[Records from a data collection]
——
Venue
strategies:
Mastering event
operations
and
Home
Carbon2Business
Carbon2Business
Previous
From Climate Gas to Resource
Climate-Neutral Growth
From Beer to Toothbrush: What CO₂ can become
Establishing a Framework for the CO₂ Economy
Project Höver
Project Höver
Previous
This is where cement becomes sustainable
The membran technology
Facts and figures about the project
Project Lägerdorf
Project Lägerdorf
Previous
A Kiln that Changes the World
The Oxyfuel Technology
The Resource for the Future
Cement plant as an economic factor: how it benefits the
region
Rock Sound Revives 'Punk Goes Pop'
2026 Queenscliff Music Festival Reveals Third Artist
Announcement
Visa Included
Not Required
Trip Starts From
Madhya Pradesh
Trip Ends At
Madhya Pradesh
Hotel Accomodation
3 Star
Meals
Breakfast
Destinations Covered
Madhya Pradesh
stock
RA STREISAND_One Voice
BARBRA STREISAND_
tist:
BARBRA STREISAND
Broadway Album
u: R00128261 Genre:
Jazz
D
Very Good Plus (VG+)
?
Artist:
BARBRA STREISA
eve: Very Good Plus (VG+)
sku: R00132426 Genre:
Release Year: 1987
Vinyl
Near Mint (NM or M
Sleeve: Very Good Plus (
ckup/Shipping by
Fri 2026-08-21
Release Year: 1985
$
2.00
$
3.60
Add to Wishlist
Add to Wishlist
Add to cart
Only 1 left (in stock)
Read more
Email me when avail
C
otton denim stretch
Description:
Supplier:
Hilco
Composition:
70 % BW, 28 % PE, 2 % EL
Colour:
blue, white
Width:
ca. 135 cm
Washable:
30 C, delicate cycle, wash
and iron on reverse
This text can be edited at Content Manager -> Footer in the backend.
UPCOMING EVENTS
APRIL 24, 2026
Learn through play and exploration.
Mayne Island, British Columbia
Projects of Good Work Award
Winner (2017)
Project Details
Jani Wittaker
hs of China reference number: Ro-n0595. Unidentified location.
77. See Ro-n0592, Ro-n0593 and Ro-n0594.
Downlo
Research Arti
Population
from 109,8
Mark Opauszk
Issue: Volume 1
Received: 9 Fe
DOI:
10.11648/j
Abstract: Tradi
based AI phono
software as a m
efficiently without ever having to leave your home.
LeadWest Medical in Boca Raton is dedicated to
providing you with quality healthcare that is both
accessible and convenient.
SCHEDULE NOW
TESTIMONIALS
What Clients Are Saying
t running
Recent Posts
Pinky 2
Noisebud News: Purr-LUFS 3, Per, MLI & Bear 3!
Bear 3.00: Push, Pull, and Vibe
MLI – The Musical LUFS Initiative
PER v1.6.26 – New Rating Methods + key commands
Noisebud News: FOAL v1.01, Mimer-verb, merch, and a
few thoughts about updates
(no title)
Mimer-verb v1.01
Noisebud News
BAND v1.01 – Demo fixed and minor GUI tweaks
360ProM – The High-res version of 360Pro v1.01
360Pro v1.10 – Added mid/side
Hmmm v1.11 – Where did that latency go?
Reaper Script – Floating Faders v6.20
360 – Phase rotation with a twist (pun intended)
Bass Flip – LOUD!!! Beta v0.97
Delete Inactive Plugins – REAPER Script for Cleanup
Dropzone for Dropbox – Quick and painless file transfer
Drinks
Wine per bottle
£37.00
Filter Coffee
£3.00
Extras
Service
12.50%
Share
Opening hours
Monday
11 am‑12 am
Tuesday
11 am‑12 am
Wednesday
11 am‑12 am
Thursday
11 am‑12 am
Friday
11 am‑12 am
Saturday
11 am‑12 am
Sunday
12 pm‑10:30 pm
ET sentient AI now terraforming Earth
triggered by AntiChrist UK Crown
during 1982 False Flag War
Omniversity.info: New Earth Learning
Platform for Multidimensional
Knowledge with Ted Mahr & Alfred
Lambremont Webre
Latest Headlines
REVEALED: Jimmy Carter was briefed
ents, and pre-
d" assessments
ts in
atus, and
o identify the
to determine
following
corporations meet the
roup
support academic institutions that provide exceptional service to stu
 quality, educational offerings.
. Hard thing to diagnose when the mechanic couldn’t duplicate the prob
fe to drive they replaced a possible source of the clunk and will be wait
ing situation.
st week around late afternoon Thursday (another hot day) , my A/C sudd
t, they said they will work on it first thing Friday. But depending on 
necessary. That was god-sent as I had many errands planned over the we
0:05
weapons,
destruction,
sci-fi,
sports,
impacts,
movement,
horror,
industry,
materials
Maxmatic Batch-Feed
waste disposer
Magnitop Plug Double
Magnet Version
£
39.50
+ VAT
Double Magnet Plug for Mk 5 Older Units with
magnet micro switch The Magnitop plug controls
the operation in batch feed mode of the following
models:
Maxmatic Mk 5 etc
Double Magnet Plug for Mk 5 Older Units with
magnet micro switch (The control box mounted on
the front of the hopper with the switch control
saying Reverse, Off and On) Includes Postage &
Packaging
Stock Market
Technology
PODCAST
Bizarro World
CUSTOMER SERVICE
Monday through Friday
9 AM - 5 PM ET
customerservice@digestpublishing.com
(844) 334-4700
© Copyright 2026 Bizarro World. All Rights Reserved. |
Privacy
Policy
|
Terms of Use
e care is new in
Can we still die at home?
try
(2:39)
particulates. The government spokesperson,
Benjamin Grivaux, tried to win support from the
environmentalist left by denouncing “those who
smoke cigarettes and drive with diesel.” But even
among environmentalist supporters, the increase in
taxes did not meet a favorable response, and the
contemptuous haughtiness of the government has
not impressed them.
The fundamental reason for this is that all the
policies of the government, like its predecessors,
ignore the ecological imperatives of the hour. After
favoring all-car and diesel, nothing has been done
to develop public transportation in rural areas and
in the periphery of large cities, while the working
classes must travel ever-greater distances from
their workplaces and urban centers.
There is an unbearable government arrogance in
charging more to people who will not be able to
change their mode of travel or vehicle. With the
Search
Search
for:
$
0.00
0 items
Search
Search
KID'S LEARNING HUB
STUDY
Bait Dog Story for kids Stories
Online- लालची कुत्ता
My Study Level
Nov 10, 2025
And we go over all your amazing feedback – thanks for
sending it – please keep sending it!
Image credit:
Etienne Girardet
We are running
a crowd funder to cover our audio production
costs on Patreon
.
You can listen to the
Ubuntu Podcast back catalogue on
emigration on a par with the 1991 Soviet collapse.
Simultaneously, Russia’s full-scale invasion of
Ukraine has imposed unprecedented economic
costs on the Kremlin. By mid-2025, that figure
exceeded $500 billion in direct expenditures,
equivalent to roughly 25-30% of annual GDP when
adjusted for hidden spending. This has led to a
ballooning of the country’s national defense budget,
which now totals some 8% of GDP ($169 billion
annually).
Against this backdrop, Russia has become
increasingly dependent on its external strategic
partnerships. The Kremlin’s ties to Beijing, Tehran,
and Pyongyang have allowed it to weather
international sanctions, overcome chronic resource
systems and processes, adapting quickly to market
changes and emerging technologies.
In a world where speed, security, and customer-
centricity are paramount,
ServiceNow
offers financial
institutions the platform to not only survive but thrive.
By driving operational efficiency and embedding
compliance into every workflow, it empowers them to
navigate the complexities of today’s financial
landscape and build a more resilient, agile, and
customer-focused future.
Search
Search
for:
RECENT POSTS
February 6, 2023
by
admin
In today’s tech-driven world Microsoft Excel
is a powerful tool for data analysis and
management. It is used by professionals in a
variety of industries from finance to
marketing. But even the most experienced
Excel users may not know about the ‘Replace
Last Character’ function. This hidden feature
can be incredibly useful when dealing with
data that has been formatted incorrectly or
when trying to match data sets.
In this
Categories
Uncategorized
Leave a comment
——
Exercise goal>
Repeat all of the entries above exactly.

Response to this task>
Venue
strategies:
Mastering event
operations
and
Home
Carbon2Business
Carbon2Business
Previous
From Climate Gas to Resource
Climate-Neutral Growth
From Beer to Toothbrush: What CO₂ can become
Establishing a Framework for the CO₂ Economy
Project Höver
Project Höver
Previous
This is where cement becomes sustainable
The membran technology
Facts and figures about the project
Project Lägerdorf
Project Lägerdorf
Previous
A Kiln that Changes the World
The Oxyfuel Technology
The Resource for the Future
Cement plant as an economic factor: how it benefits the
region
Rock Sound Revives 'Punk Goes Pop'
2026 Queenscliff Music Festival Reveals Third Artist
Announcement
Visa Included
Not Required
Trip Starts From
Madhya Pradesh
Trip Ends At
Madhya Pradesh
Hotel Accomodation
3 Star
Meals
Breakfast
Destinations Covered
Madhya Pradesh
stock
RA STREISAND_One Voice
BARBRA STREISAND_
tist:
BARBRA STREISAND
Broadway Album
u: R00128261 Genre:
Jazz
D
Very Good Plus (VG+)
?
Artist:
BARBRA STREISA
eve: Very Good Plus (VG+)
sku: R00132426 Genre:
Release Year: 1987
Vinyl
Near Mint (NM or M
Sleeve: Very Good Plus (
ckup/Shipping by
Fri 2026-08-21
Release Year: 1985
$
2.00
$
3.60
Add to Wishlist
Add to Wishlist
Add to cart
Only 1 left (in stock)
Read more
Email me when avail
C
otton denim stretch
Description:
Supplier:
Hilco
Composition:
70 % BW, 28 % PE, 2 % EL
Colour:
blue, white
Width:
ca. 135 cm
Washable:
30 C, delicate cycle, wash
and iron on reverse
This text can be edited at Content Manager -> Footer in the backend.
UPCOMING EVENTS
APRIL 24, 2026
Learn through play and exploration.
Mayne Island, British Columbia
Projects of Good Work Award
Winner (2017)
Project Details
Jani Wittaker
hs of China reference number: Ro-n0595. Unidentified location.
77. See Ro-n0592, Ro-n0593 and Ro-n0594.
Downlo
Research Arti
Population
from 109,8
Mark Opauszk
Issue: Volume 1
Received: 9 Fe
DOI:
10.11648/j
Abstract: Tradi
based AI phono
software as a m
efficiently without ever having to leave your home.
LeadWest Medical in Boca Raton is dedicated to
providing you with quality healthcare that is both
accessible and convenient.
SCHEDULE NOW
TESTIMONIALS
What Clients Are Saying
t running
Recent Posts
Pinky 2
Noisebud News: Purr-LUFS 3, Per, MLI & Bear 3!
Bear 3.00: Push, Pull, and Vibe
MLI – The Musical LUFS Initiative
PER v1.6.26 – New Rating Methods + key commands
Noisebud News: FOAL v1.01, Mimer-verb, merch, and a
few thoughts about updates
(no title)
Mimer-verb v1.01
Noisebud News
BAND v1.01 – Demo fixed and minor GUI tweaks
360ProM – The High-res version of 360Pro v1.01
360Pro v1.10 – Added mid/side
Hmmm v1.11 – Where did that latency go?
Reaper Script – Floating Faders v6.20
360 – Phase rotation with a twist (pun intended)
Bass Flip – LOUD!!! Beta v0.97
Delete Inactive Plugins – REAPER Script for Cleanup
Dropzone for Dropbox – Quick and painless file transfer
Drinks
Wine per bottle
£37.00
Filter Coffee
£3.00
Extras
Service
12.50%
Share
Opening hours
Monday
11 am‑12 am
Tuesday
11 am‑12 am
Wednesday
11 am‑12 am
Thursday
11 am‑12 am
Friday
11 am‑12 am
Saturday
11 am‑12 am
Sunday
12 pm‑10:30 pm
ET sentient AI now terraforming Earth
triggered by AntiChrist UK Crown
during 1982 False Flag War
Omniversity.info: New Earth Learning
Platform for Multidimensional
Knowledge with Ted Mahr & Alfred
Lambremont Webre
Latest Headlines
REVEALED: Jimmy Carter was briefed
ents, and pre-
d" assessments
ts in
atus, and
o identify the
to determine
following
corporations meet the
roup
support academic institutions that provide exceptional service to stu
 quality, educational offerings.
. Hard thing to diagnose when the mechanic couldn’t duplicate the prob
fe to drive they replaced a possible source of the clunk and will be wait
ing situation.
st week around late afternoon Thursday (another hot day) , my A/C sudd
t, they said they will work on it first thing Friday. But depending on 
necessary. That was god-sent as I had many errands planned over the we
0:05
weapons,
destruction,
sci-fi,
sports,
impacts,
movement,
horror,
industry,
materials
Maxmatic Batch-Feed
waste disposer
Magnitop Plug Double
Magnet Version
£
39.50
+ VAT
Double Magnet Plug for Mk 5 Older Units with
magnet micro switch The Magnitop plug controls
the operation in batch feed mode of the following
models:
Maxmatic Mk 5 etc
Double Magnet Plug for Mk 5 Older Units with
magnet micro switch (The control box mounted on
the front of the hopper with the switch control
saying Reverse, Off and On) Includes Postage &
Packaging
Stock Market
Technology
PODCAST
Bizarro World
CUSTOMER SERVICE
Monday through Friday
9 AM - 5 PM ET
customerservice@digestpublishing.com
(844) 334-4700
© Copyright 2026 Bizarro World. All Rights Reserved. |
Privacy
Policy
|
Terms of Use
e care is new in
Can we still die at home?
try
(2:39)
particulates. The government spokesperson,
Benjamin Grivaux, tried to win support from the
environmentalist left by denouncing “those who
smoke cigarettes and drive with diesel.” But even
among environmentalist supporters, the increase in
taxes did not meet a favorable response, and the
contemptuous haughtiness of the government has
not impressed them.
The fundamental reason for this is that all the
policies of the government, like its predecessors,
ignore the ecological imperatives of the hour. After
favoring all-car and diesel, nothing has been done
to develop public transportation in rural areas and
in the periphery of large cities, while the working
classes must travel ever-greater distances from
their workplaces and urban centers.
There is an unbearable government arrogance in
charging more to people who will not be able to
change their mode of travel or vehicle. With the
Search
Search
for:
$
0.00
0 items
Search
Search
KID'S LEARNING HUB
STUDY
Bait Dog Story for kids Stories
Online- लालची कुत्ता
My Study Level
Nov 10, 2025
And we go over all your amazing feedback – thanks for
sending it – please keep sending it!
Image credit:
Etienne Girardet
We are running
a crowd funder to cover our audio production
costs on Patreon
.
You can listen to the
Ubuntu Podcast back catalogue on
emigration on a par with the 1991 Soviet collapse.
Simultaneously, Russia’s full-scale invasion of
Ukraine has imposed unprecedented economic
costs on the Kremlin. By mid-2025, that figure
exceeded $500 billion in direct expenditures,
equivalent to roughly 25-30% of annual GDP when
adjusted for hidden spending. This has led to a
ballooning of the country’s national defense budget,
which now totals some 8% of GDP ($169 billion
annually).
Against this backdrop, Russia has become
increasingly dependent on its external strategic
partnerships. The Kremlin’s ties to Beijing, Tehran,
and Pyongyang have allowed it to weather
international sanctions, overcome chronic resource
systems and processes, adapting quickly to market
changes and emerging technologies.
In a world where speed, security, and customer-
centricity are paramount,
ServiceNow
offers financial
institutions the platform to not only survive but thrive.
By driving operational efficiency and embedding
compliance into every workflow, it empowers them to
navigate the complexities of today’s financial
landscape and build a more resilient, agile, and
customer-focused future.
Search
Search
for:
RECENT POSTS
February 6, 2023
by
admin
In today’s tech-driven world Microsoft Excel
is a powerful tool for data analysis and
management. It is used by professionals in a
variety of industries from finance to
marketing. But even the most experienced
Excel users may not know about the ‘Replace
Last Character’ function. This hidden feature
can be incredibly useful when dealing with
data that has been formatted incorrectly or
when trying to match data sets.
In this
Categories
Uncategorized
Leave a comment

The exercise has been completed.